NoSQL is kind of an umbrella term, so the question "What makes ScyllaDB different from other NoSQL solutions" is kind of vague. Broadly speaking, Scylla belongs to a category of databases known as wide-columnar databases - but that's actually a slightly misleading name. Let me give a brief overview:
A central scaling strategy of distributed databases is sharding or partitioning data according to some "primary" partition key. This strategy is common to most NoSQL databases, and the primary difference in regards to sharding is whether data is broken down to ranges of consecutive keys - e.g. HBase, or sparse buckets using a modulo on the hash of the partition key - e.g. Scylla, Cassandra, DynamoDB, Mongo. The Reason for this difference is that it is very expensive (if not impractical) to do operations which involved disjoint shards/ranges. Wide-column databases add a secondary division of data - kind of an indexed list inside a hash table, or a hash table inside a hash table; the secondary key is known as a clustering key or ordering key and allows performing operations on a group of objects within a single shard/partition. For many applications, this compromise is good enough as long as you can model your data to have related objects within a single partition (without that partition growing too large). Of course, you can always ignore the secondary layer and use Scylla as a key-value store. As a clarifying comparison, MongoDB or Couchbase are key-value databases which do not have this secondary partition but they do not treat the value as opaque and can do some server-side processing on the value - which is known as a "document".

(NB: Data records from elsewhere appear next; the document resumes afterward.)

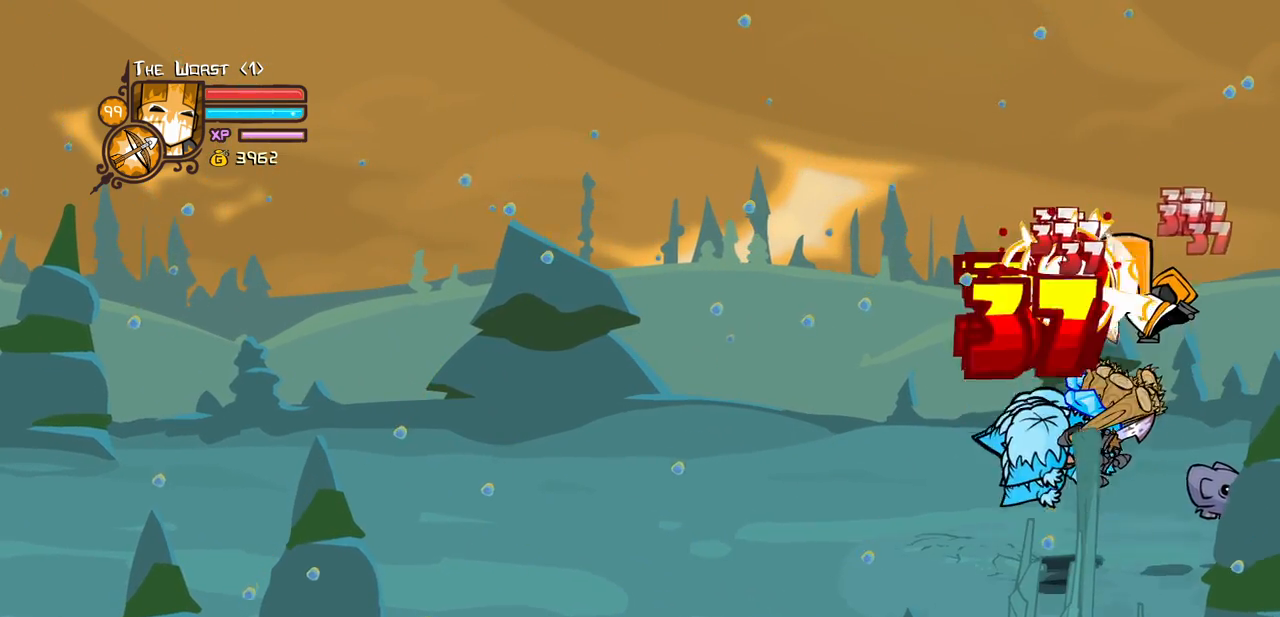
{"keys": ["left", "light"], "events": [[167, "heavy", "up"], [250, "left", "down"], [250, "light", "down"], [350, "light", "up"], [450, "light", "down"]]}
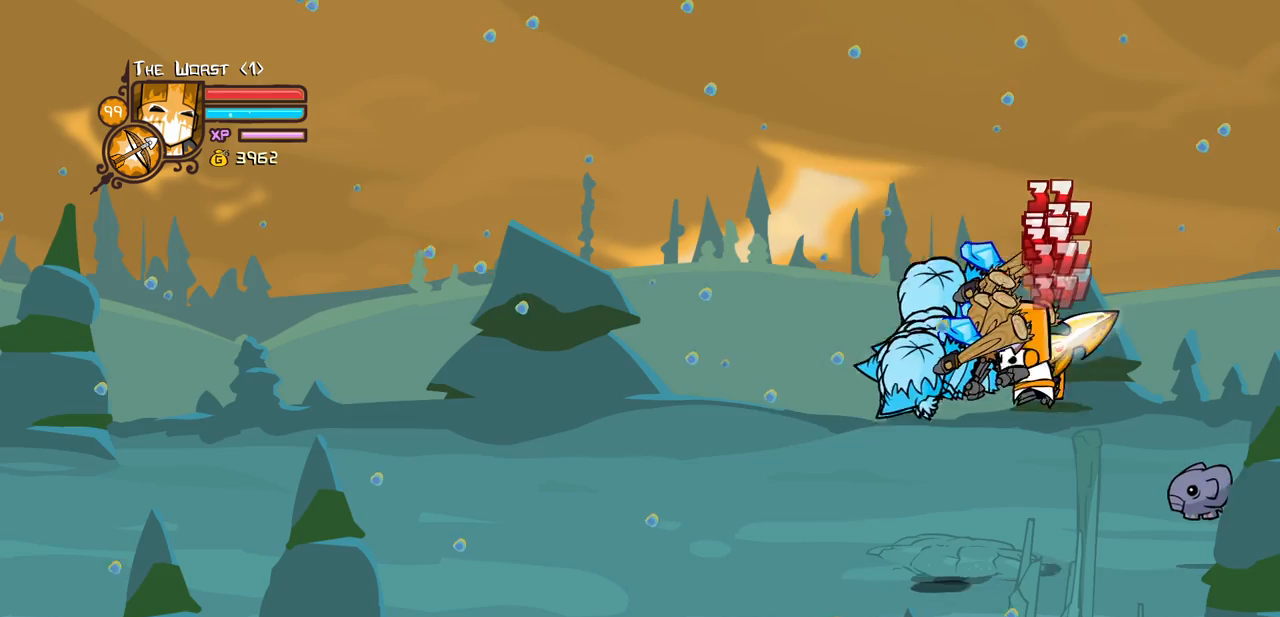
{"keys": ["heavy"], "events": [[84, "heavy", "down"], [234, "light", "up"], [317, "left", "up"], [367, "heavy", "up"], [417, "heavy", "down"]]}
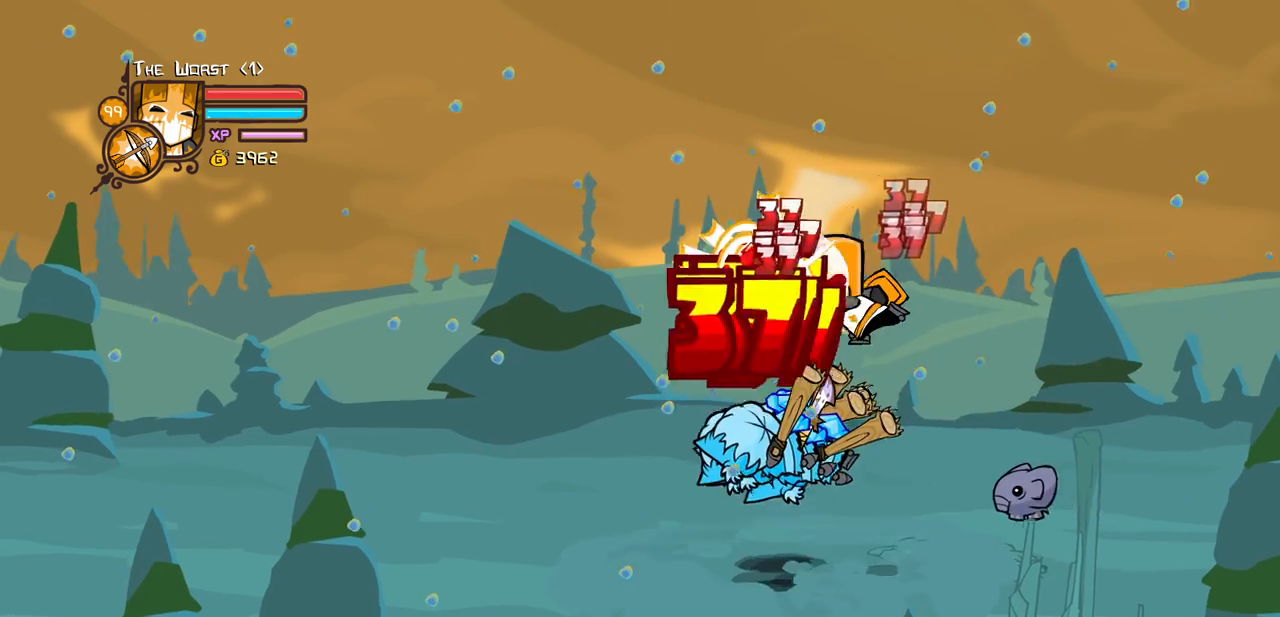
{"keys": ["left", "light"], "events": [[150, "heavy", "up"], [284, "left", "down"], [284, "light", "down"], [434, "light", "up"], [467, "light", "down"]]}
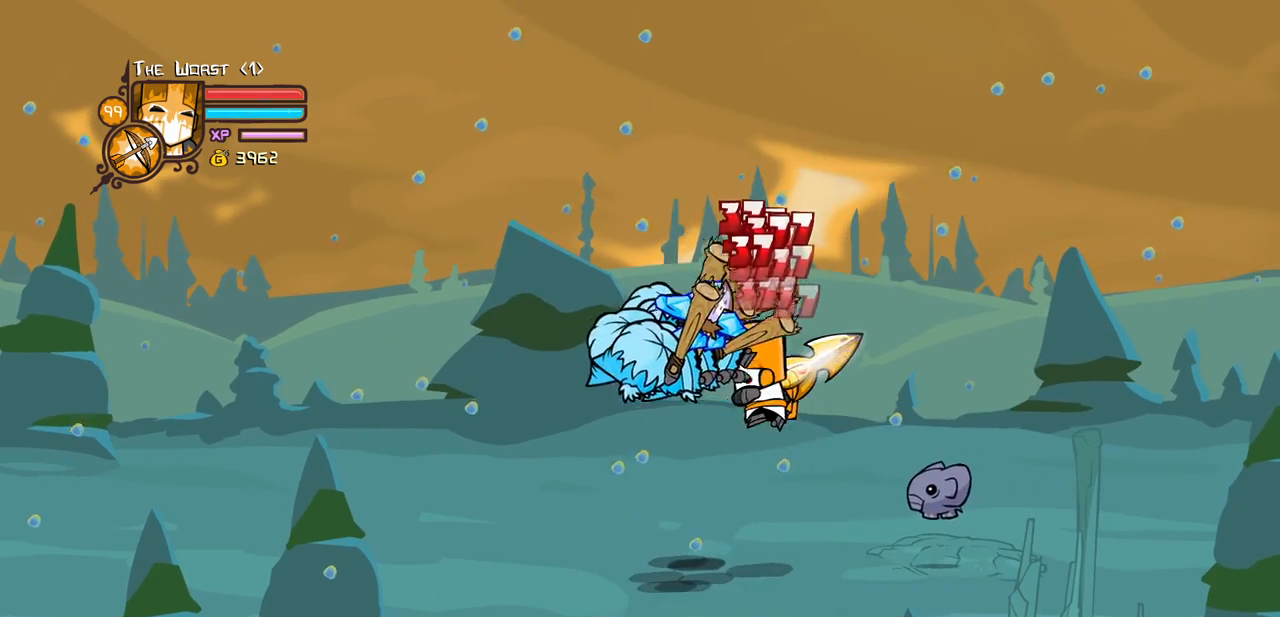
{"keys": ["heavy"], "events": [[167, "heavy", "down"], [250, "light", "up"], [350, "left", "up"], [400, "heavy", "up"], [450, "heavy", "down"]]}
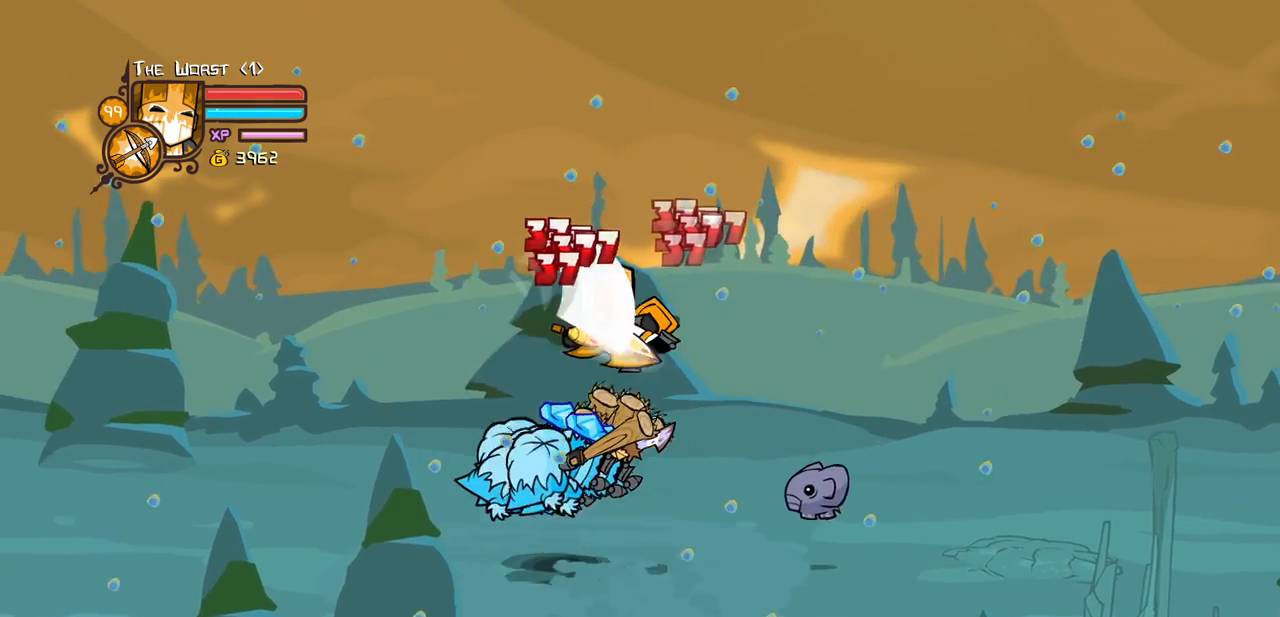
{"keys": ["left", "light"], "events": [[234, "heavy", "up"], [267, "light", "down"], [367, "left", "down"], [417, "light", "up"], [500, "light", "down"]]}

Due to the limits of partitioning/sharding/ranges, NoSQL databases in general require that you begin your data modeling from the queries: you are going to store data in a way that's optimal for the questions you are going to ask and not in a generic way. Thus you always start from the use case/application and work your way downwards to the database. Note that almost all applications can be modelled on top of Scylla, but there will be tradeoffs (there always are 🤷) - you may need to duplicate data in several different representations for example. Whether these tradeoffs make sense depends highly on your application and it's requirements. Generally speaking Scylla is a good fit for interactive applications which require low latency, deal with datasets larger than 0.5TB and have throughput >> 10k ops/sec, but people are using it for a variety of other things; it makes sense to have less databases to maintain even if that means having some uses that are not optimal.
Regarding your question on whether the schema makes sense - as you may have gathered from the above prose we would need the queries to know if the schema makes sense. You could definitely use a primary key like that and it would make sense if you wanted to scan on all ag_uid_pg_uid, id values for example; you may or may not want to mangle some of the columns to a single columns depending on how you use them.